Madde 24- Hukuka aykırı olarak kişilik hakkına saldırılan kimse, hâkimden, saldırıda bulunanlara karşı korunmasını isteyebilir.

Kişilik hakkı zedelenen kimsenin rızası, daha üstün nitelikte özel veya kamusal yarar ya da kanunun verdiği yetkinin kullanılması sebeplerinden biriyle haklı kılınmadıkça, kişilik haklarına yapılan her saldırı hukuka aykırıdır.

Madde 25- Davacı, hâkimden saldırı tehlikesinin önlenmesini, sürmekte olan saldırıya son verilmesini, sona ermiş olsa bile etkileri devam eden saldırının hukuka aykırılığının tespitini isteyebilir. Davacı bunlarla birlikte, düzeltmenin veya kararın üçüncü kişilere bildirilmesi ya da yayımlanması isteminde de bulunabilir. Davacının, maddî ve manevî tazminat istemleri ile hukuka aykırı saldırı dolayısıyla elde edilmiş olan kazancın vekâletsiz iş görme hükümlerine göre kendisine verilmesine ilişkin istemde bulunma hakkı saklıdır. Manevî tazminat istemi, karşı tarafça kabul edilmiş olmadıkça devredilemez; miras bırakan tarafından ileri sürülmüş olmadıkça mirasçılara geçmez. Davacı, kişilik haklarının korunması için kendi yerleşim yeri veya davalının yerleşim yeri mahkemesinde dava açabilir. İlgili maddelerden de anlaşılacağı üzere kişi, kendisine karşı işlenen hakaret suçu nedeniyle maddi ve manevi tazminat talep edebilir.

Hakaret Nedeniyle Manevi Tazminat Davası Nedir?

Manevi tazminat, kişinin duygusal zorluk, üzüntü, acı ve sıkıntı yaşaması sonucu ortaya çıkan zararların bir karşılığıdır.
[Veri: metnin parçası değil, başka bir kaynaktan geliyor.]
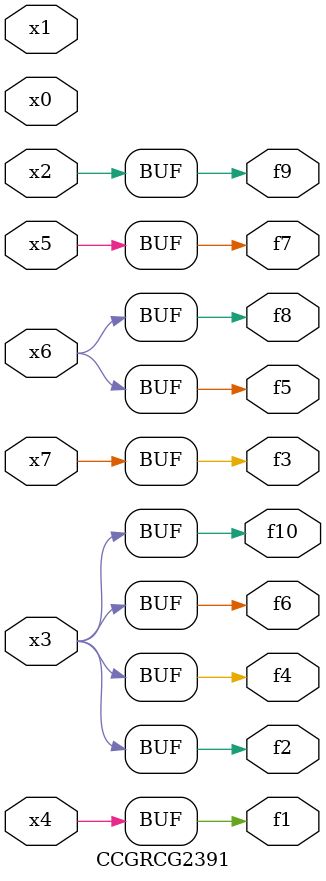
<source format=v>
module CCGRCG2391(
	input x0, x1, x2, x3, x4, x5, x6, x7,
	output f1, f2, f3, f4, f5, f6, f7, f8, f9, f10
);
	assign f1 = x4;
	assign f2 = x3;
	assign f3 = x7;
	assign f4 = x3;
	assign f5 = x6;
	assign f6 = x3;
	assign f7 = x5;
	assign f8 = x6;
	assign f9 = x2;
	assign f10 = x3;
endmodule

</source>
Hakarete uğrayan kişinin onurunda, şeref ve haysiyetinde zedelenmeler olabilir. Bu durumda kişi uğradığı manevi zararın tazminini talep etme hakkına sahip olur.

Hakaretin Suç Olmadığı Durumlarda Manevi Tazminat

Ne kadar çok onur, şeref ve saygınlığı ihlal ederse etsin, bir fiilin suç olabilmesi için ya yüze karşı işlenmiş olması ya da başkaları ile ihtilat edilerek işlenmiş olması gerekmektedir. Gıyapta yapılan hakaret de suçtur. 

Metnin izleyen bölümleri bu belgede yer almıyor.